Unnamed: 0,name,accuracy,f1,roc_auc
0,TFIDF+LR (1–3),0.880582,0.924484,0.935627
2,Char TFIDF+SVM (3–5),0.892279,0.935727,0.934982
1,TFIDF+CNB (1–3),0.892839,0.935686,0.930439


## === Cell 8. Train on all data & export artifacts ===

In [18]:

# Train base models
mdl_lr  = make_tfidf_lr(len(X)).fit(X, y)
mdl_cnb = make_tfidf_cnb(len(X)).fit(X, y)
mdl_svm = make_char_svm(len(X)).fit(X, y)

# Slightly higher weight on char model (often helps short/misspelled reviews)
VOTE_WEIGHTS = (0.9, 0.9, 1.2)

ensemble = VotingClassifier(
    estimators=[
        ("tfidf_lr",  mdl_lr),
        ("tfidf_cnb", mdl_cnb),
        ("char_svm",  mdl_svm),
    ],
    voting="soft",
    weights=list(VOTE_WEIGHTS),
    n_jobs=None
).fit(X, y)

# --- Runtime post-probability heuristic (documented & used by API) ---
# Keep this set in sync with model_info.py or let the API read from manifest.
NEG_PHRASES = {
    "too tight", "too small", "itchy", "scratchy", "see through",
    "cheap fabric", "poor fit", "returned", "uncomfortable",
    "runs small", "runs large"
}
HEURISTIC_DELTA = 0.08        # <-- how much to nudge down per hit (API uses this)
THRESHOLD = 0.60              # <-- decision threshold used by API

# Save the pure sklearn ensemble (joblib)
joblib.dump(ensemble, ENSEMBLE_PKL)

# Save manifest with parameters the Flask app reads
manifest = {
    "bundle_name": "VotingClassifier (LR + CNB + CharSVM)",
    "weights": {"tfidf_lr": VOTE_WEIGHTS[0], "tfidf_cnb": VOTE_WEIGHTS[1], "char_svm": VOTE_WEIGHTS[2]},
    "threshold": THRESHOLD,
    "post_prob_heuristic": True,
    "heuristic_delta": HEURISTIC_DELTA,
    "neg_phrases": sorted(list(NEG_PHRASES)),
    "word_ngram": "(1,3)",
    "char_ngram": "(3,5)",
    "samples": int(len(X)),
    "positives": int(y.sum()),
    "notes": "Keep negation/intensity tokens; slight char-model upweight; optional heuristic nudge (too tight, runs small, ...)."
}
with open(MANIFEST_JSON, "w", encoding="utf-8") as f:
    json.dump(manifest, f, indent=2)

print(f"Saved → {ENSEMBLE_PKL}")
print(f"Saved → {MANIFEST_JSON}")

# --- Optional: quick sanity check mirroring the API (raw vs adjusted vs label) ---
import numpy as np
from pathlib import Path

def _post_prob_adjust(text: str, p: float, phrases=NEG_PHRASES, delta=HEURISTIC_DELTA, enabled=True) -> float:
    """Reduce prob if any negative phrase is present; clamp to [0,1]."""
    if not enabled:
        return p
    s = (text or "").lower()
    hits = sum(1 for ph in phrases if ph in s)
    return max(0.0, min(1.0, p - hits * delta))

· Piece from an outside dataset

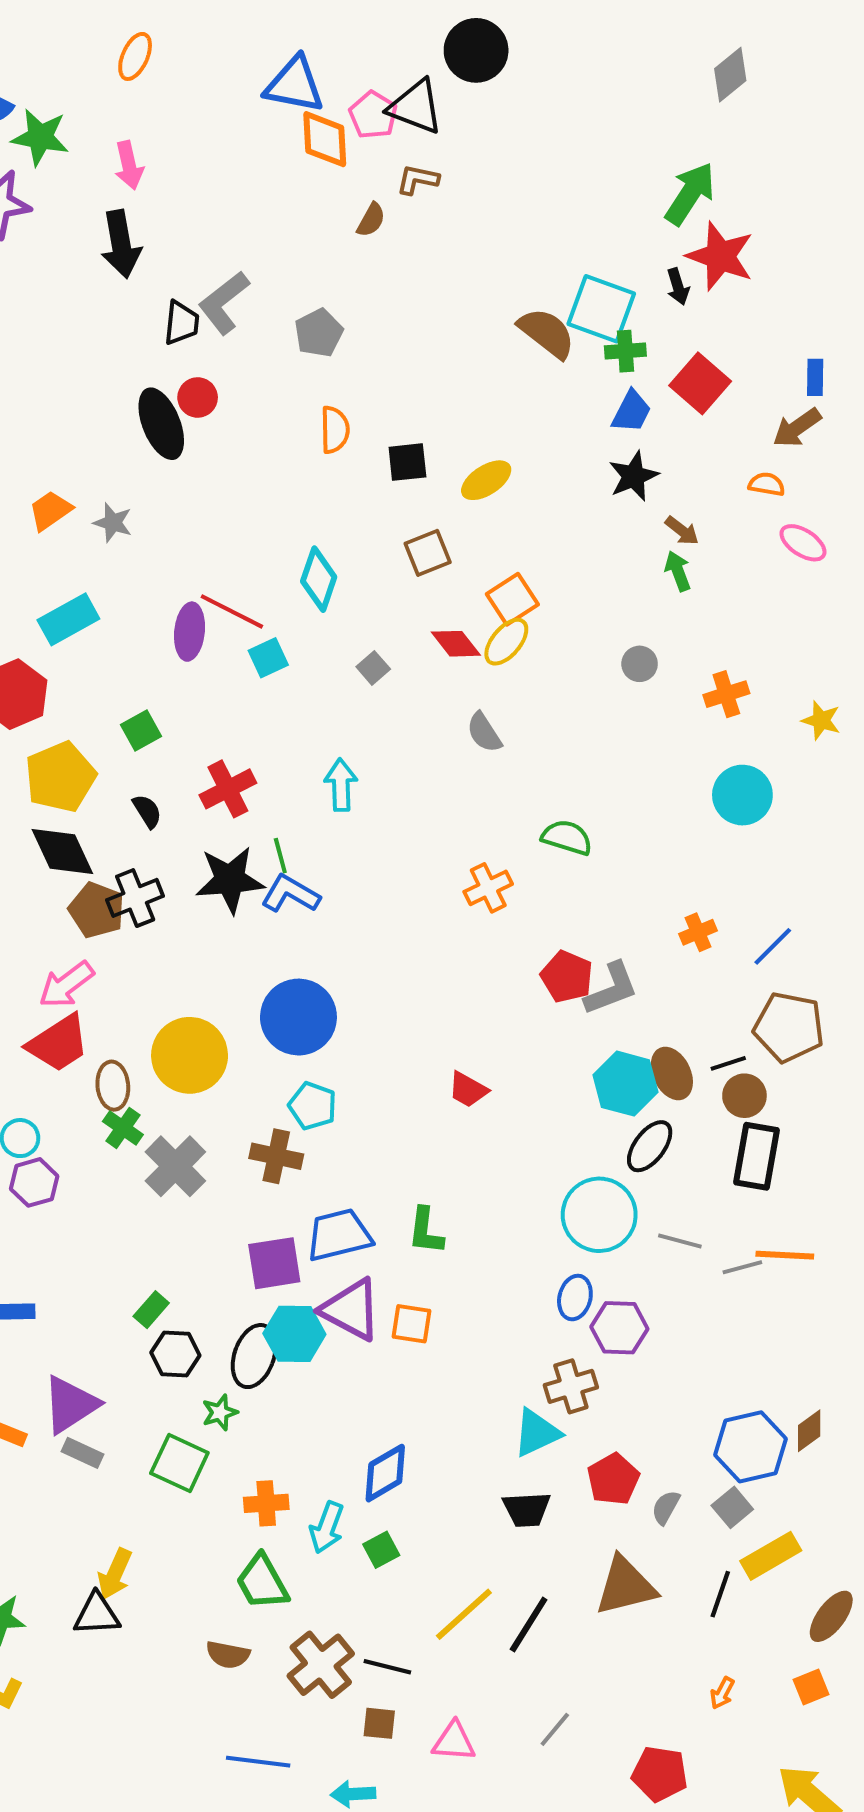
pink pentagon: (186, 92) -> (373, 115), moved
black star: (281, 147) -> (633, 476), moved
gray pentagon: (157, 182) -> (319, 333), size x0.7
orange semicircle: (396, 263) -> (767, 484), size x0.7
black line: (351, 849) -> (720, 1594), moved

def _decide_label(prob: float, thr: float = THRESHOLD) -> str:
    return "Positive" if prob >= thr else "Negative"

def predict_like_api(model, text: str) -> tuple[str, float, float]:
    """Return (label, prob_adjusted, prob_raw) using the same rules as the API."""
    if hasattr(model, "predict_proba"):
        raw = float(model.predict_proba([text])[:, 1][0])
    elif hasattr(model, "decision_function"):
        s = float(model.decision_function([text])[0])
        raw = float(1.0 / (1.0 + np.exp(-s)))
    else:
        yhat = int(model.predict([text])[0])
        raw = 0.75 if yhat == 1 else 0.25
    adj = _post_prob_adjust(text, raw, phrases=NEG_PHRASES, delta=HEURISTIC_DELTA, enabled=True)
    lab = _decide_label(adj, thr=THRESHOLD)
    return lab, adj, raw

# Reload the exact saved model to simulate Flask runtime
_model_check = joblib.load(ENSEMBLE_PKL)

_examples = [
    "Lovely ugly top, but too tight",
    "This dress is beautiful and I love it!",
    "Cheap fabric and very uncomfortable, runs small",
    "Perfect fit, high quality material.",
]
print("\nSanity check (raw -> adjusted -> label):")
for t in _examples:
    lab, p_adj, p_raw = predict_like_api(_model_check, t)
    print(f"- {t}\n  raw={p_raw:.3f}  adj={p_adj:.3f}  thr={THRESHOLD:.2f}  → {lab}\n")

Saved → /Users/mac/Desktop/dem-web/model/ensemble_soft.pkl
Saved → /Users/mac/Desktop/dem-web/model/manifest.json

Sanity check (raw -> adjusted -> label):
- Lovely ugly top, but too tight
  raw=0.614  adj=0.534  thr=0.60  → Negative

- This dress is beautiful and I love it!
  raw=0.915  adj=0.915  thr=0.60  → Positive

- Cheap fabric and very uncomfortable, runs small
  raw=0.074  adj=0.000  thr=0.60  → Negative

- Perfect fit, high quality material.
  raw=0.798  adj=0.798  thr=0.60  → Positive